# would a 30-30 work



## woodie1 (Dec 6, 2004)

i have shot some nice yotes and lots of fox at my parents farm but that was with a shotgun with 04 buck with and shots at only 50 yards and it will knock em down pretty good with one or two shoots but now i've tryed in north central nodak and they have been freezing up at 100-150 yards and i was wondering if my 30-30 would work and wouldn't mess them up to bad cause i do skin them and sell the pelt and i was wondering it that would bust them up to bad and how small of a grain bullet is there for one and i do need factory loads cause i don't reload for 30-30 any help or ideas i couldn't really find any threads on 30-30 for yotes and i know the 30-06 blew a big hole through one while i was deer hunting and i had to sew that one up before the guy that buys mine would take it so i just what to know if that would work this year until i can find a smaller rifle

P.S. this new snow will really help i think that i might have to try it this weekend should still be enough moon left :sniper:


----------



## Brad.T (Mar 29, 2004)

It all comes down to if you don't have any options just hunt with what you have! The 30-30 isn't the best fur gun but if thats all you have it's better then not hunting at all. So yes the 30-30 will probaly blow the yotes up a little more then a "fur friendly" gun but your still out there hunting aren't you.
Are you calling exclusively at night?


----------



## the_rookie (Nov 22, 2004)

if u want to shoot the coyote and want all the meat already off him one shot 30-30 good choice lol but besides that go hunting anyway its like shoot a squerell with a bazooka its another reason "just to go hunting"


----------



## farmerj (Jun 19, 2004)

if you can find a nice light ballistic tip for it you should able to minimize the damage.
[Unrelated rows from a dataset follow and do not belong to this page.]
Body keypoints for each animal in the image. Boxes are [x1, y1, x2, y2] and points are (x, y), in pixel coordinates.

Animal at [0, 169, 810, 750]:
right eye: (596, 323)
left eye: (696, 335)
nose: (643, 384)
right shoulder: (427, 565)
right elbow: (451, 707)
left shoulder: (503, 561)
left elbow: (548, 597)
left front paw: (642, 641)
The ballistic tips are designed to "mushroom" on impact and transfer all energy into the animal. It isn't supposed to leave an exit wound.
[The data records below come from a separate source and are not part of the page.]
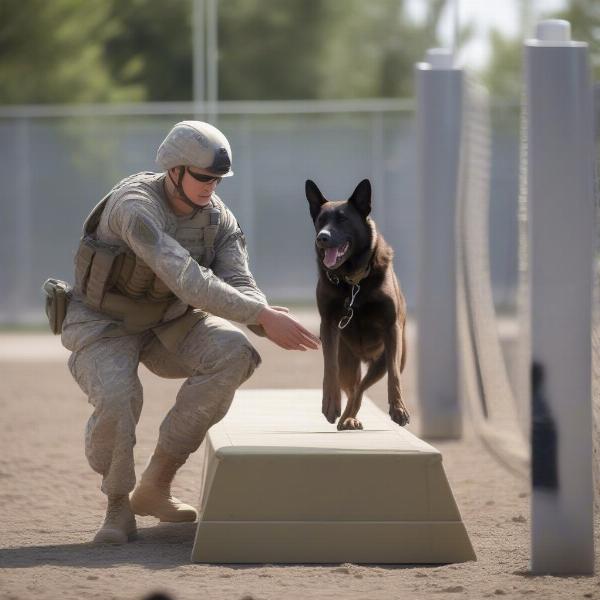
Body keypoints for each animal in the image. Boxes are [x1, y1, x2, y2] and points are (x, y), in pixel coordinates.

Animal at [304, 178, 408, 432]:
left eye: (343, 219)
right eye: (321, 220)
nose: (321, 237)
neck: (352, 281)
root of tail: (365, 356)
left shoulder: (391, 330)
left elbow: (394, 377)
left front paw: (398, 409)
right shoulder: (329, 325)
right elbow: (329, 367)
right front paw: (330, 403)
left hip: (384, 359)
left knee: (362, 387)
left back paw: (349, 418)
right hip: (348, 361)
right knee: (353, 387)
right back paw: (346, 417)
If it is like any other .30-30, you will run into problems of a spire point in a tube magazine.

You won't get top dollar, but you'll definite get something for what remains.


----------



## .17remman (Dec 7, 2004)

Do not used pointed-tipped bullets in a tube feed lever action. Even though the 30-30 has very little recoil, they may detonate in the gun when the tip of the bullet hits the primer of the cartridge in front of it. A 30-30 can be used with the lighter bullets, 110 or 130 grains, and at 150 yards should not exit. I have shot rock-chucks with the 110 grain bullets, and the bullet only exited 1 out of 5 shots. Happy hunting.


----------



## woodie1 (Dec 6, 2004)

thanks guys yeah i do a lot of calling at night it just seems a lot cooler when you get a couple packs howling in different directions then five minutes later you have them all over ya but if i find a nice area on a hill or something i'll call it during the day but i usually go scouting for sign during the day and asking landowners where they have been seeing them if you guys are having problems getting them just start asking farmers they love it when ask to hunt yotes and it's a plus to get to know some farmers for waterfowl season. yea that's the smallest rifle i have right now untill i can afford to get something more fur friendly just wondering what would be some safe and light loads if not i'll just have to try for head shots


----------



## Fallguy (Jan 23, 2004)

Woodie1,

Woodie1 I am not trying to be the english police but if you use punctuation it is a lot easier to read your posts you can figure out where one sentences starts and one begins and then people can comprehend your discussion a little easier i know that using and visiting chat rooms has made people ignore these rules i am just trying to give you some advice so please don't take this as a slam i have really enjoyed your posts and the info contained in them it is just hard to follow them and they take a little longer to read i want to continue reading the posts so try to do this next time i have not looked at every one of your posts so please don't take offense if one used good english and grammar rules i just remember seeing a few that were like that good luck this season and hopefully this helps you out talk to you later.


----------